My condolences, CT. And as for landing and writing, the act of doing it, of sticking to it, is inexplicably grounding. And we don't really have a choice, now do we?

I find some of the most important events in my life I still cannot write about. Not in the way I wish to. So I let them write me, when and how they see fit.

medieval woman said...

I'm very sorry you lost your grandmother, but I hope her passing was peaceful...

((CT))

Anonymous said...

CT, I am very sorry to hear the news about your grandmother. I know this hasn't been an easy time for you and I hope, most sincerely, that the process of writing (or maybe just the process of processing) lands you in an easier place some time soon.

Sending hugs.

French Fancy... said...

Goodness - I just left a message and it led to a Blogger error message. Let me try again...

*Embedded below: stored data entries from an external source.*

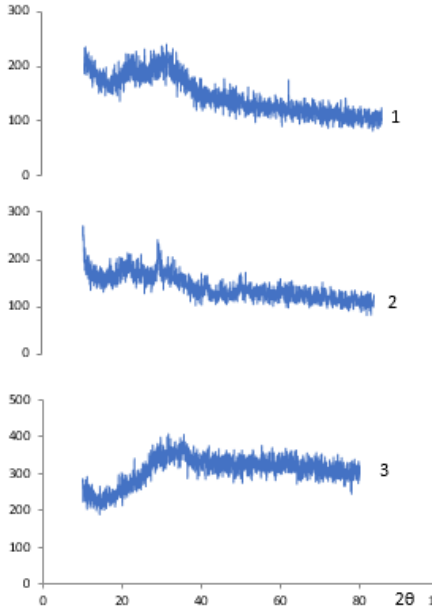
Figure 5. X-ray diffraction analysis of the TiSi-powder fractions prepared at steam blowing at 400 °С (1), 600 °С (2), and 800 °С (3) (Cu Kα).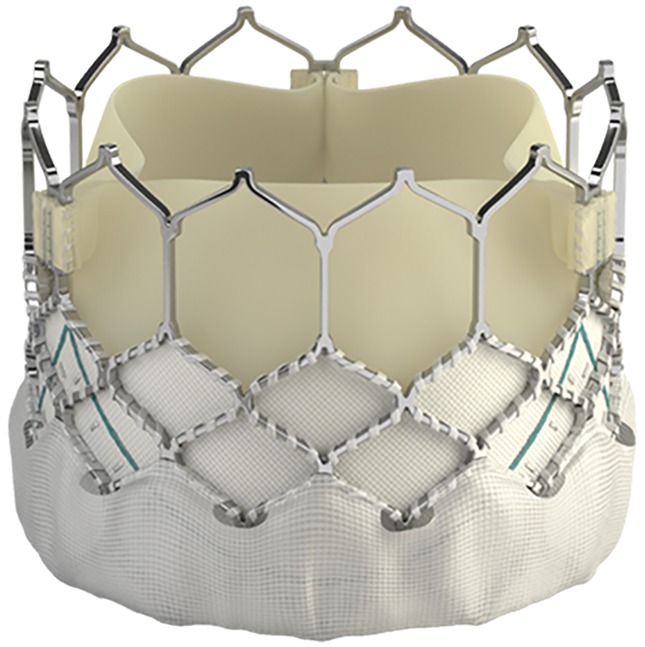
New generation Edwards Sapien 3 valve with the outer skirt (polyethylene terephthalate) to reduce paravalvular aortic regurgitation.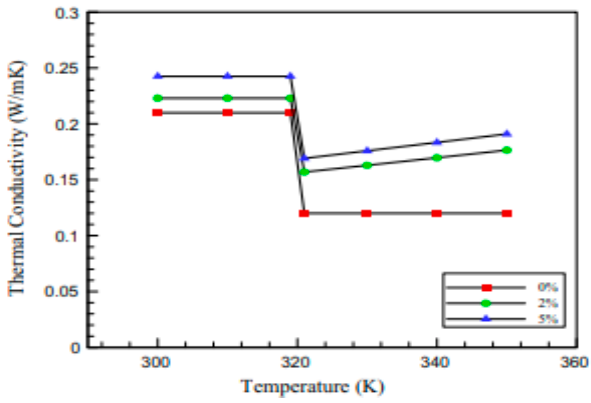
Figure 10. Comparison of the thermal conductivity of a PCM incorporated with nano-architecture (0%, 2%, 5% of Al 2 O 3 ) [107].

I am so sorry to read this. I remember that poignant photo of her hands and do hope you are going to be okay. I know you will be worried about everyone else at the moment but please take some time out for you

x

French Fancy... said...

Grrrr - they lied when they said it was an error

This Ro(a)mantic Life said...

Thanks, everyone, for the kind wishes. BLW, I like the idea of letting the events write me. I think that's the primary problem I've been up against with the thesis -- trying to make the events work for me when really I ought just to record them and see where they go. Easier said than done, of course.

My grandmother's passing was indeed peaceful, MW. Very thankful for that.

TKW said...

I'm sorry for the loss of your grandmother. I think Wolfie's words are very wise. ((you))

This Ro(a)mantic Life said...

Indeed, TKW, the Wolf is wise. Thanks for being there too.